The Rapture will end the Church Age, the Administration of Grace, and at that time everyone who believed in the Lord and got born again will be taken into heaven. That will mean that no believers will be left on earth, only unbelievers. So God planned for, but kept secret, a way to make sure that before the Great Tribulation every righteous person who believed would escape that terrible time on earth.
[For more verses in which Jesus says that his return would be soon, see commentary on Matt. 16:28. For more information about the Eden-like Messianic Kingdom that will be on earth, see Appendix 3: “Christ’s Future Kingdom on Earth.” For more information about why, historically, “that generation” did not experience the wrath Jesus spoke about, and why the Rapture is a righteous act of God, see commentary on Luke 11:50. For more on the Rapture, see commentary on 1 Thess. 4:17. For more information on annihilation in Gehenna, see Appendix 5: “Annihilation in the Lake of Fire.” For more information on suffering for doing good, see 1 Peter 2:20, 3:14, 17; 4:16, 19.]
“will come.” The verb erchomai (#2064 ἔρχομαι) is in the subjunctive mood, but that is due to the conjunction hopōs at the beginning of the verse. Therefore, the verb must be translated from the context, which is future (cp. HCSB, NET).

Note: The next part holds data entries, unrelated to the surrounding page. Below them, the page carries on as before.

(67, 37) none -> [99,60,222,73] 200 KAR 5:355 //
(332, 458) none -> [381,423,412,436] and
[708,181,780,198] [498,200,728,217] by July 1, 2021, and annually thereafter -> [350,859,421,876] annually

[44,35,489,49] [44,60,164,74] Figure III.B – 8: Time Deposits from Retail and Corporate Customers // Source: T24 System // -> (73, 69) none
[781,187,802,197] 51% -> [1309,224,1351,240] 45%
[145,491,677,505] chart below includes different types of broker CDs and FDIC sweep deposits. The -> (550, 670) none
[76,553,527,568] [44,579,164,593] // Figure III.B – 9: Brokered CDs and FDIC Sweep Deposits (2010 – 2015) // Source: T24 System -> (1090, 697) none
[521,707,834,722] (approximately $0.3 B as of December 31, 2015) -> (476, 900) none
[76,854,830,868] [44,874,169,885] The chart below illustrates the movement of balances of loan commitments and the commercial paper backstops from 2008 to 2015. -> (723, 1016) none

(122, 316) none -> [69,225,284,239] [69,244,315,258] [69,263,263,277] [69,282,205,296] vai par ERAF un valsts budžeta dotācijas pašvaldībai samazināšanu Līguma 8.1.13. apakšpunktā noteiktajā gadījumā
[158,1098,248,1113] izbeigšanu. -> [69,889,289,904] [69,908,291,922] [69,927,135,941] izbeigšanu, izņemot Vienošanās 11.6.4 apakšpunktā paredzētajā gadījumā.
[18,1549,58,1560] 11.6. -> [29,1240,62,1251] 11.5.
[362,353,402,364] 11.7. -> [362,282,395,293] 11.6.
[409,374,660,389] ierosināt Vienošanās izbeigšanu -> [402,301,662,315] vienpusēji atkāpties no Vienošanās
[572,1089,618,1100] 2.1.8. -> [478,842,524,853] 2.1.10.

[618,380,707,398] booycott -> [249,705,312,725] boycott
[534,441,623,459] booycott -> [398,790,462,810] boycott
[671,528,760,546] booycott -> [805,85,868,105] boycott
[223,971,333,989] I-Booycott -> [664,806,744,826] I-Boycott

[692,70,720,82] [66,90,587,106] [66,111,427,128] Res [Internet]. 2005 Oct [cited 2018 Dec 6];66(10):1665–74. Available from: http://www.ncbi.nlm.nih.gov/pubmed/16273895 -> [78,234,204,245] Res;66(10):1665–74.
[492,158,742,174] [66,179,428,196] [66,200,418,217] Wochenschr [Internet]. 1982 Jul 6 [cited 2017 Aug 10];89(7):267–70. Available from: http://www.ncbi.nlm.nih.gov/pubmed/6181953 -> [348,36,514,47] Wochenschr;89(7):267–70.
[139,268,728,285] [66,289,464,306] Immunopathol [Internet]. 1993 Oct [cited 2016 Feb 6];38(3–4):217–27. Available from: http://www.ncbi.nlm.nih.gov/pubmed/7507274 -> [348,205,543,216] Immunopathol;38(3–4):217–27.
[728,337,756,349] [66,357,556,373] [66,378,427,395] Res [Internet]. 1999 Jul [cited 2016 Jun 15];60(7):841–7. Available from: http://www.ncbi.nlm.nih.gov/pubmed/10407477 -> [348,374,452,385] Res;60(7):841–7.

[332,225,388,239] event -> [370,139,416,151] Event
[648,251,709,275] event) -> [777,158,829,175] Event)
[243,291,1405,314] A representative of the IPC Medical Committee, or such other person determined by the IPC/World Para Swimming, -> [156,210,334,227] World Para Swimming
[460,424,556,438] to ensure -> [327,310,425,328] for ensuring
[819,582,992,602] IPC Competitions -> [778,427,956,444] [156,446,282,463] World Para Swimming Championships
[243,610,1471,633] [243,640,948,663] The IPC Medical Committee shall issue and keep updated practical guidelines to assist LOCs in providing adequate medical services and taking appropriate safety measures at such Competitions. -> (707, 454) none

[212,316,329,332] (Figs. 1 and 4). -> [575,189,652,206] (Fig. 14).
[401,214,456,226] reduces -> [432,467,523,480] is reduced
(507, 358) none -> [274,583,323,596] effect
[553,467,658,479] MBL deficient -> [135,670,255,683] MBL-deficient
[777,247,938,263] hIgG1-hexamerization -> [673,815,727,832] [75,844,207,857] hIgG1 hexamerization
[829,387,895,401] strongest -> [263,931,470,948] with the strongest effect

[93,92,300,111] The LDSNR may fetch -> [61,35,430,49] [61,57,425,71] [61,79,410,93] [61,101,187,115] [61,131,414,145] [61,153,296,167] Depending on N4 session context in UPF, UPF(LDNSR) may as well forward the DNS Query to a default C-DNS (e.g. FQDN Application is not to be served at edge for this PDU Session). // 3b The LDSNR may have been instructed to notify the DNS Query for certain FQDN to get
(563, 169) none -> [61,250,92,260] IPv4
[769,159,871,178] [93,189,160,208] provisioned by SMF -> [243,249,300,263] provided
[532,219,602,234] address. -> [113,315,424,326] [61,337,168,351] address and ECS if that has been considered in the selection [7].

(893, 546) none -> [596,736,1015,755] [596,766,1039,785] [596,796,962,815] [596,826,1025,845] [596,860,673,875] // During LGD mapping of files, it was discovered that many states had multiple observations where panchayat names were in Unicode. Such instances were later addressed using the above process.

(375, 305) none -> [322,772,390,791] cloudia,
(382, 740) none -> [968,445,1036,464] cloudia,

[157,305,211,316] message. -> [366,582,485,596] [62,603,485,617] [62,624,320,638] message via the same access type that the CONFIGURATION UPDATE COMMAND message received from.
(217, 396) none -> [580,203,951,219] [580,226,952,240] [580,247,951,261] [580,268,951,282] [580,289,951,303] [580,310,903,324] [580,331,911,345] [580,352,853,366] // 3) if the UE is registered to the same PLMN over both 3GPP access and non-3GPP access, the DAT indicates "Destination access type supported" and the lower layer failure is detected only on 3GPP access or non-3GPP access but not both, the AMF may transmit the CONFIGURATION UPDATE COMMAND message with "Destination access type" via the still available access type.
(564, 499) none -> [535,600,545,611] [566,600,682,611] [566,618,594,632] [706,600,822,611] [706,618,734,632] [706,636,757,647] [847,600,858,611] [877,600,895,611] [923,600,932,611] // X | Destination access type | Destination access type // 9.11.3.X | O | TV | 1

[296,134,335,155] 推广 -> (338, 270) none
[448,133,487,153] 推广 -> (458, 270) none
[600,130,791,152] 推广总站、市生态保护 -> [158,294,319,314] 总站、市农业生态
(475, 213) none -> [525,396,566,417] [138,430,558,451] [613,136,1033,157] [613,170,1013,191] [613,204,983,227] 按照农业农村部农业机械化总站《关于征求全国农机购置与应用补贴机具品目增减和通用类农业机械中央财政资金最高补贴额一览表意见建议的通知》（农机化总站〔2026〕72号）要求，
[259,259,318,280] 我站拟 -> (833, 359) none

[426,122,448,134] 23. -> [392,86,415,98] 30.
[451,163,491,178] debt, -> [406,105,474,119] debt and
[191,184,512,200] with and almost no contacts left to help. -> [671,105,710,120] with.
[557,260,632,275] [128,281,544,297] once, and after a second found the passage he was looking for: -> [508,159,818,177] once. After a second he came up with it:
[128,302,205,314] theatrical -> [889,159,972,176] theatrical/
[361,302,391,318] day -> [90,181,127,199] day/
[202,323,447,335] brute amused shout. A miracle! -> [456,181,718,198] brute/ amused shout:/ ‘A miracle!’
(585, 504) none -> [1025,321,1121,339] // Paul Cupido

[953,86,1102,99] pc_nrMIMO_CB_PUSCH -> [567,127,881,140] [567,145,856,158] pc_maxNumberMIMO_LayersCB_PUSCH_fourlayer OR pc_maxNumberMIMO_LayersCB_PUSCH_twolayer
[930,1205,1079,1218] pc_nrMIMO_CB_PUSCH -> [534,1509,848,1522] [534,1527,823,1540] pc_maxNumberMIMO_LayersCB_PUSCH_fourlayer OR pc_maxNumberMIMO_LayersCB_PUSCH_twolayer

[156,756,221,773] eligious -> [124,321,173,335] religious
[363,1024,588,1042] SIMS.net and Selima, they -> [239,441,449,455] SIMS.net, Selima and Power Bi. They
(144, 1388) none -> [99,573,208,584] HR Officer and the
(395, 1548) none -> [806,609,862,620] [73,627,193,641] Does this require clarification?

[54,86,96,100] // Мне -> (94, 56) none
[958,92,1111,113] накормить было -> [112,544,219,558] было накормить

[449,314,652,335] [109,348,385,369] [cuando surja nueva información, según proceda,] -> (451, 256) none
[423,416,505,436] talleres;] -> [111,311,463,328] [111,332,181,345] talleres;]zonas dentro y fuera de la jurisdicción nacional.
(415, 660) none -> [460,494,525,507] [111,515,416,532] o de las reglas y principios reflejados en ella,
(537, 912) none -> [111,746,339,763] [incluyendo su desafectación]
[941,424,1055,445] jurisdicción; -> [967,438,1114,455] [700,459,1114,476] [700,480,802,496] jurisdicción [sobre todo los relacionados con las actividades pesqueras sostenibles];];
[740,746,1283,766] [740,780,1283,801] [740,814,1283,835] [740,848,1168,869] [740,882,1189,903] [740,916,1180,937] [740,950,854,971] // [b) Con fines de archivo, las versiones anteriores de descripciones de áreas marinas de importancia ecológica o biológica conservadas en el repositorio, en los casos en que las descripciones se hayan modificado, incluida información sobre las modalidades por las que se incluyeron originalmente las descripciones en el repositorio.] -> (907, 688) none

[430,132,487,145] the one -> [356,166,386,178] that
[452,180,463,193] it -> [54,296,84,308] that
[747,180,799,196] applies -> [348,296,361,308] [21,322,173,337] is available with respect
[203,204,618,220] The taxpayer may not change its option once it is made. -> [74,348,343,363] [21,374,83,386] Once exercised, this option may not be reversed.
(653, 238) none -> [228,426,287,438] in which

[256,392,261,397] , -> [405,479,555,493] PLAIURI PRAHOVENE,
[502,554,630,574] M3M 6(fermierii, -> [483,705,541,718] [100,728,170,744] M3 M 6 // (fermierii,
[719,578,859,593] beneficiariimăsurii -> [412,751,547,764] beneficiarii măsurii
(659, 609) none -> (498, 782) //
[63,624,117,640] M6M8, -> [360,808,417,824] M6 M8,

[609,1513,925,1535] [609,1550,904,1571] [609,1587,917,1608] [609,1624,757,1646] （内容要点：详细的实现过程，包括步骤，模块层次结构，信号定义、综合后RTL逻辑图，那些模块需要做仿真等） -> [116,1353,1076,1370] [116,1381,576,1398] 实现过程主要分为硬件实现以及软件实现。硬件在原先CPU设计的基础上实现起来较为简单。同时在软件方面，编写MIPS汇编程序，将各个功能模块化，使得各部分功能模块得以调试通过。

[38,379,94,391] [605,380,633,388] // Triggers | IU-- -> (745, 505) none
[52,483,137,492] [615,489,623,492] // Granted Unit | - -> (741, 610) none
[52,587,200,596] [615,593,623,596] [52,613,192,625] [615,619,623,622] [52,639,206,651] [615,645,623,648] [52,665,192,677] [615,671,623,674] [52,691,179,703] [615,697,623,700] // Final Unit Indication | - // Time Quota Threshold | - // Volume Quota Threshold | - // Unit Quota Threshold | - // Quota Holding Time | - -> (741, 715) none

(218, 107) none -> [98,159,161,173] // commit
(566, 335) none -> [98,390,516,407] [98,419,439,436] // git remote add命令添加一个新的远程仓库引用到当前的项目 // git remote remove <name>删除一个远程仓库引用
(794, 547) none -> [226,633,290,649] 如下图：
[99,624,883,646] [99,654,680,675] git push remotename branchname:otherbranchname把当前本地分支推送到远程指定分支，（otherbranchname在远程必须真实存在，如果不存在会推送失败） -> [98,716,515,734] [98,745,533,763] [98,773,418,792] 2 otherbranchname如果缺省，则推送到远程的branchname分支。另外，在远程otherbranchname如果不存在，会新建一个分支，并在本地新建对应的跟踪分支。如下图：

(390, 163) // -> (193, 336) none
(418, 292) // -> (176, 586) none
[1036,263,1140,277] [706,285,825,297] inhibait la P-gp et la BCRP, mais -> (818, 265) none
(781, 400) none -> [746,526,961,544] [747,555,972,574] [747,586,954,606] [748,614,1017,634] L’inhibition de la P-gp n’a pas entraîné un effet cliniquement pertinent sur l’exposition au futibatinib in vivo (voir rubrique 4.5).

“Zechariah.” The “Zechariah” that Jesus speaks of is almost certainly Zechariah the priest that was unjustly murdered in 2 Chron. 24:20-22, the last book of the Hebrew Bible. (Unlike modern Christian Bibles, the last book of the Hebrew Bible, then and today, is 2 Chronicles.) Thus, Zechariah would be one of whom the religious leaders would have said, “If we had been in the days of our fathers we would not have been partners with them in the blood of the prophets” (Matt. 23:30) but actually they would have. The religious leaders could not deny that Zechariah was unjustly murdered, because it is in the Old Testament. As Zechariah was dying from being stoned to death, he said, “May Yahweh look at it and repay it” (2 Chron. 24:22), and Yahweh will repay the people of earth for their evil in the Great Tribulation, which Jesus speaks about in Matthew 24 (cp. Mark 13 and Luke 21).